In everyday life, the bandage should be dosed and not used constantly. Bandages are useful for achieving targeted relief and allowing the tissue time to heal. There are a variety of different types of bandages, which should be selected by a specialist for the patient.

Tape

Different tape systems allow a very individual approach to the patient and his pain. Especially Kinesiotape can be used to relieve the muscles, tendons and tissue above the pain point. The application of the tape can be shown to the patient so that he can help himself in everyday life. There is a large number of different manufacturers and different application recommendations. It is best to consult with a therapist and select an appropriate tape variant together with him or her.

Course of healing

In most cases the disease heals without complications after a few months. In most cases, anti-inflammatory therapy, rest and muscle build-up are sufficient to achieve the greatest possible healing. At the latest at the end of the growth the problem has in most cases disappeared.

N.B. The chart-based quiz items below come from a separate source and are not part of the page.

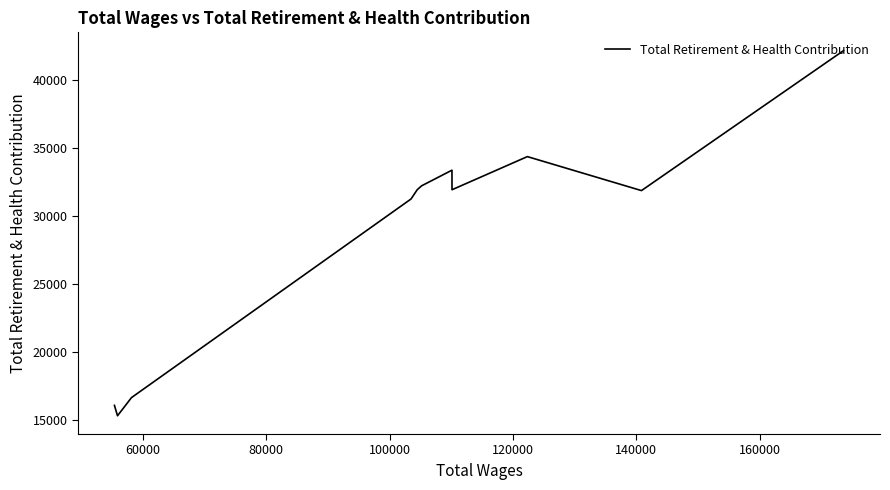

Count the number of values greater than 31963.

4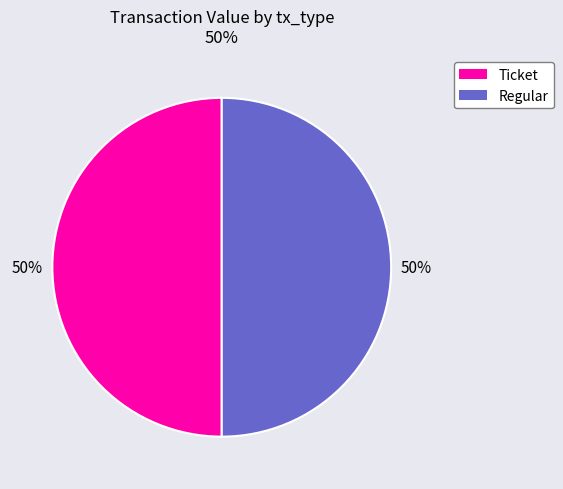

To the nearest percent, what portion does Regular represent?

50%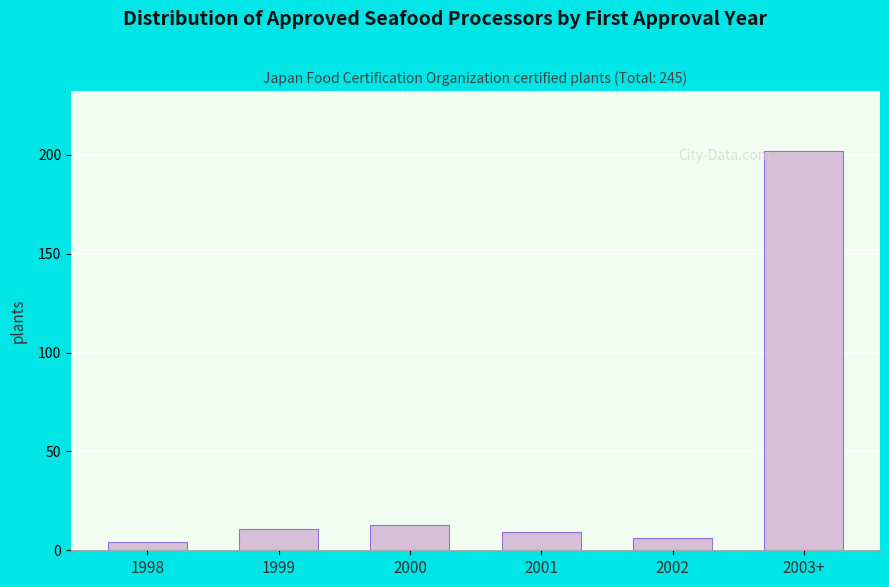

Reading left to right, what are all the values shown in this chart?

4	11	13	9	6	202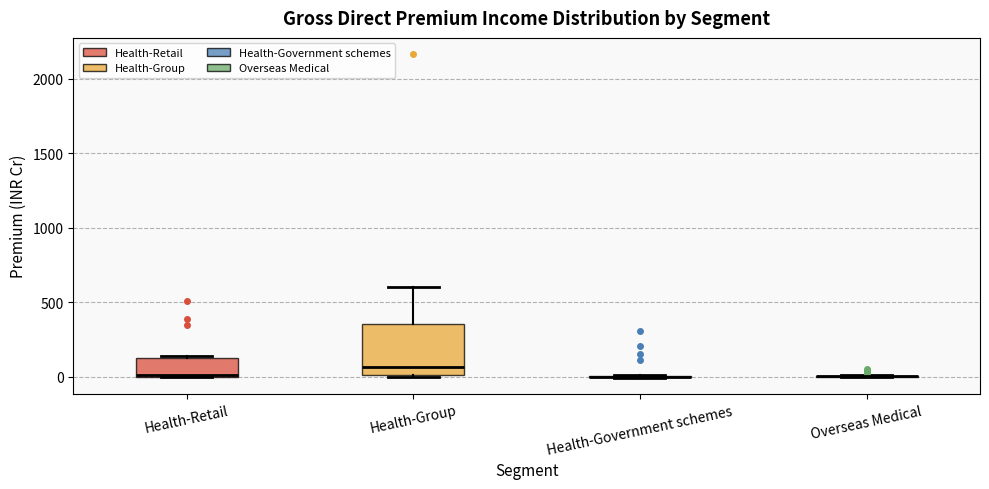

Comparing the boxes themselves (not the whiskers), which one is the tallest?

Health-Group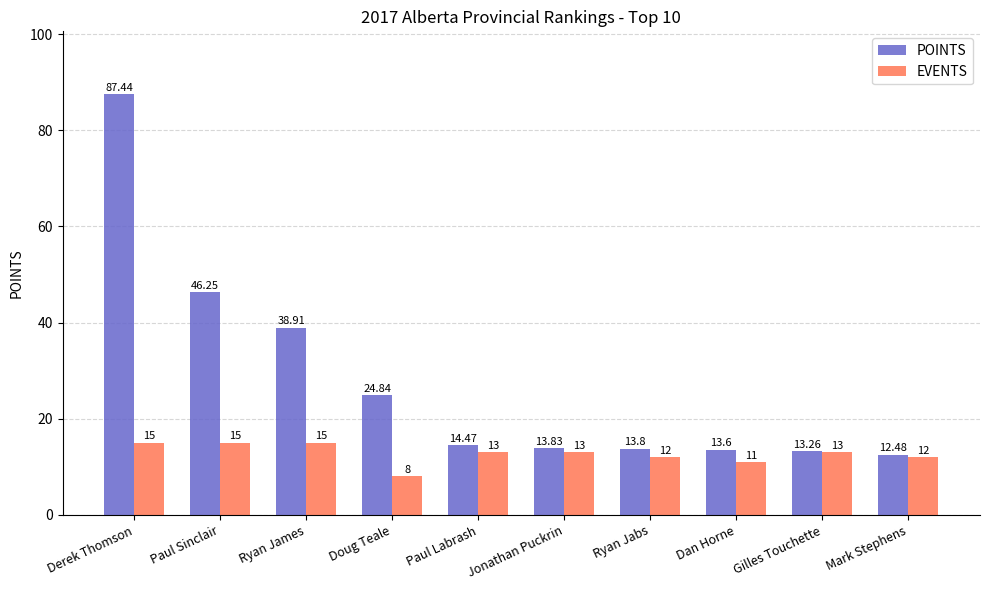

Which series changed the most between Dan Horne and Mark Stephens?

POINTS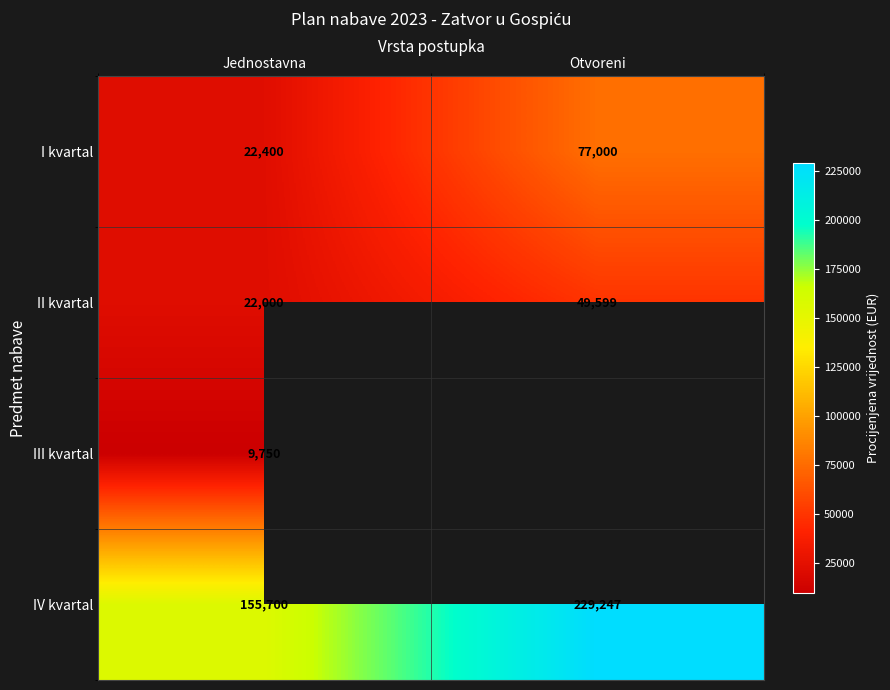

What is the minimum value shown in the chart?

9750.0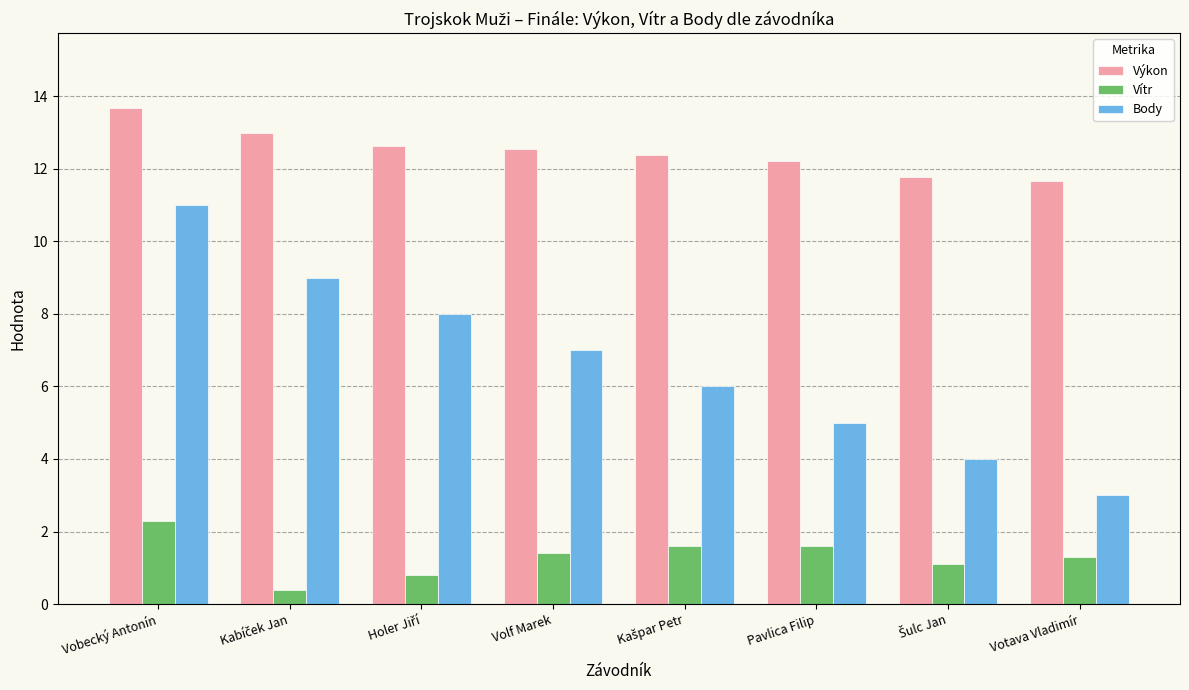

The Výkon series shows 12.2 at Pavlica Filip. True or false?

True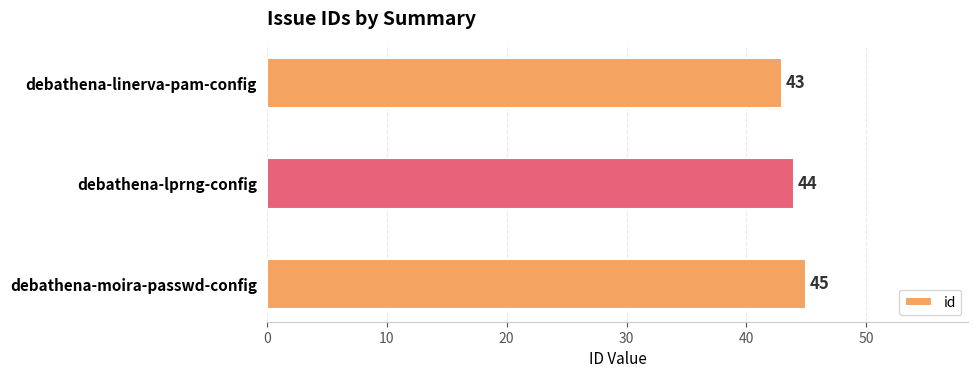

Reading top to bottom, what are all the values shown in this chart?

43	44	45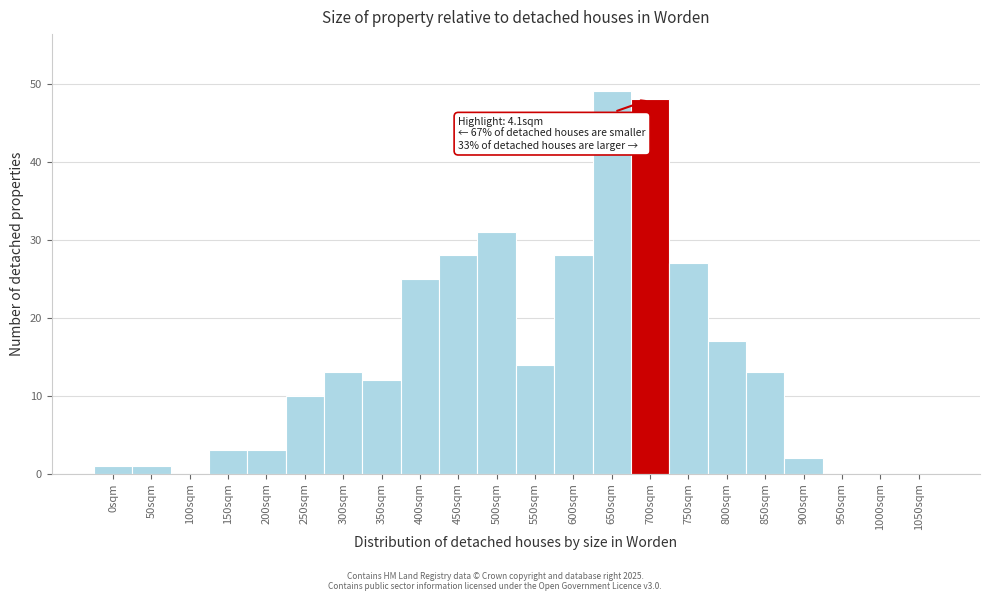

Reading right to left, transcribe all the data shown in this chart.

1050sqm=0	1000sqm=0	950sqm=0	900sqm=2	850sqm=13	800sqm=17	750sqm=27	700sqm=48	650sqm=49	600sqm=28	550sqm=14	500sqm=31	450sqm=28	400sqm=25	350sqm=12	300sqm=13	250sqm=10	200sqm=3	150sqm=3	100sqm=0	50sqm=1	0sqm=1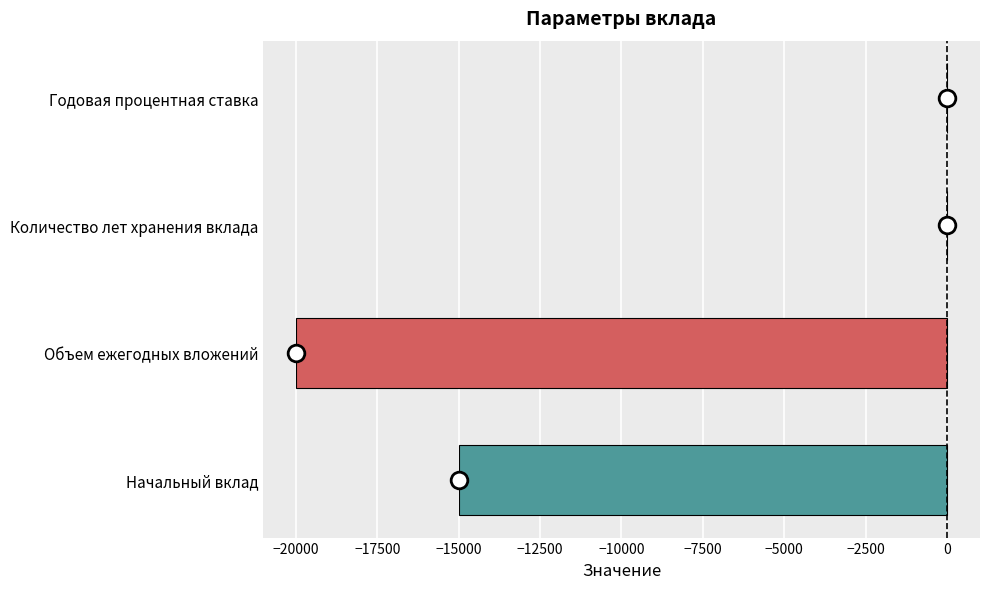

Which has a higher value, Количество лет хранения вклада or Начальный вклад?

Количество лет хранения вклада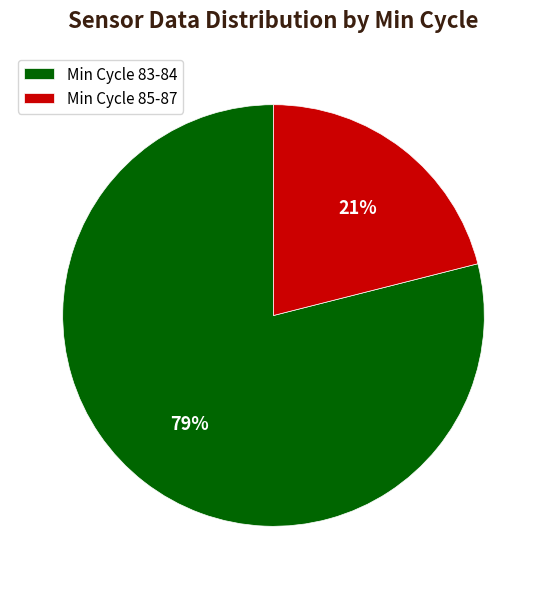

Which category accounts for the majority?

Min Cycle 83-84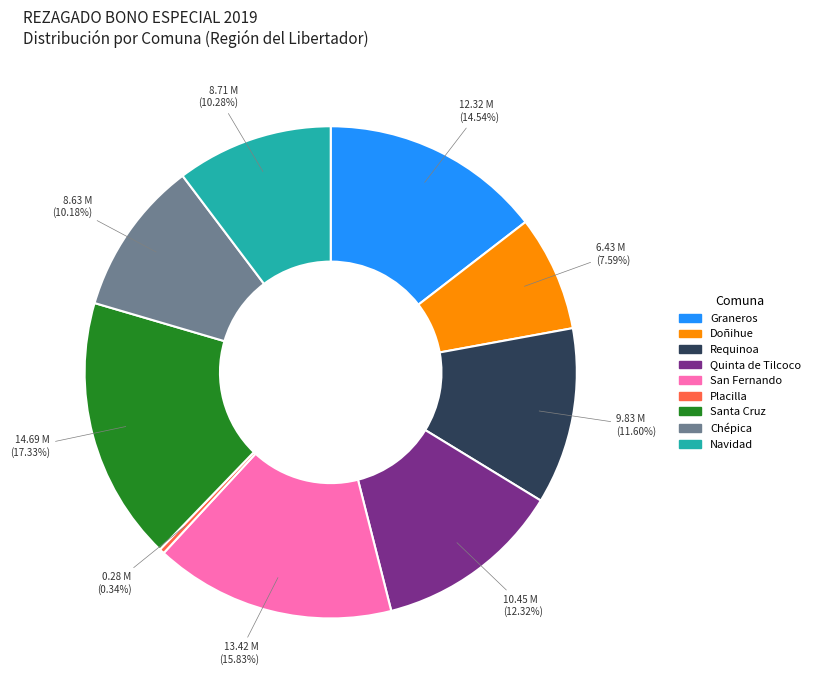

Does Doñihue represent more than half of the total?

No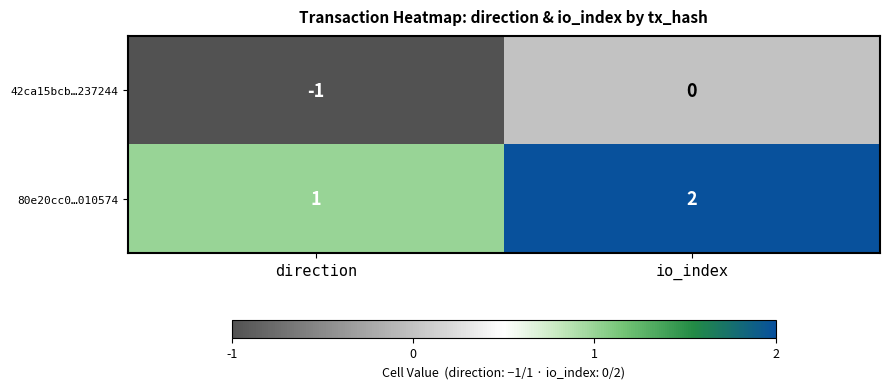

What is the sum of the 80e20cc0…010574 values at io_index and direction?

3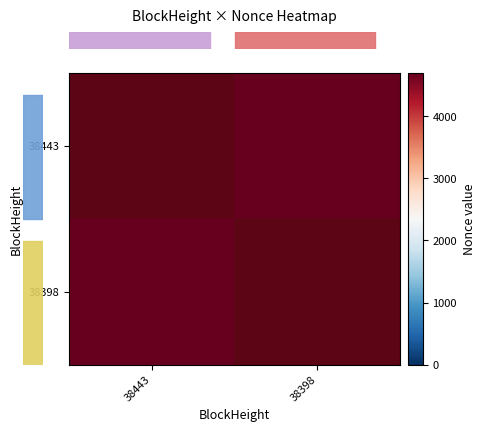

How many distinct data groups are displayed?

2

In some cases, severe necrosis of the bone tissue can lead to bone fragments that detach and remain in the tissue, where they can be responsible for pain or irritation. These so-called ossicles often have to be surgically removed. Sometimes the kneeling can also remain painful if severe thickening of the tuberosity has formed. If an operation is necessary, complete healing can be expected in many cases even after the wound has healed. Although the healing process takes some time, the prognosis is usually good.

OP

In order to avoid growth disorders, surgery should only be considered after growth has been completed. During surgery, bone fragments are removed that could irritate the surrounding tissue and cause inflammation. Usually, the procedure is relatively simple and without complications. If the leverage conditions of the patella, patellar tendon and tuberosity are unfavorable, the entire tuberosity including the attachments can be relocated, so that less stressful conditions can be created. Such an intervention is relatively rarely necessary.After the operation for Osgood Schlatter’s disease, a follow-up treatment is performed to strengthen the thigh and lower leg muscles, which are intended to stabilize and relieve pressure on the knee.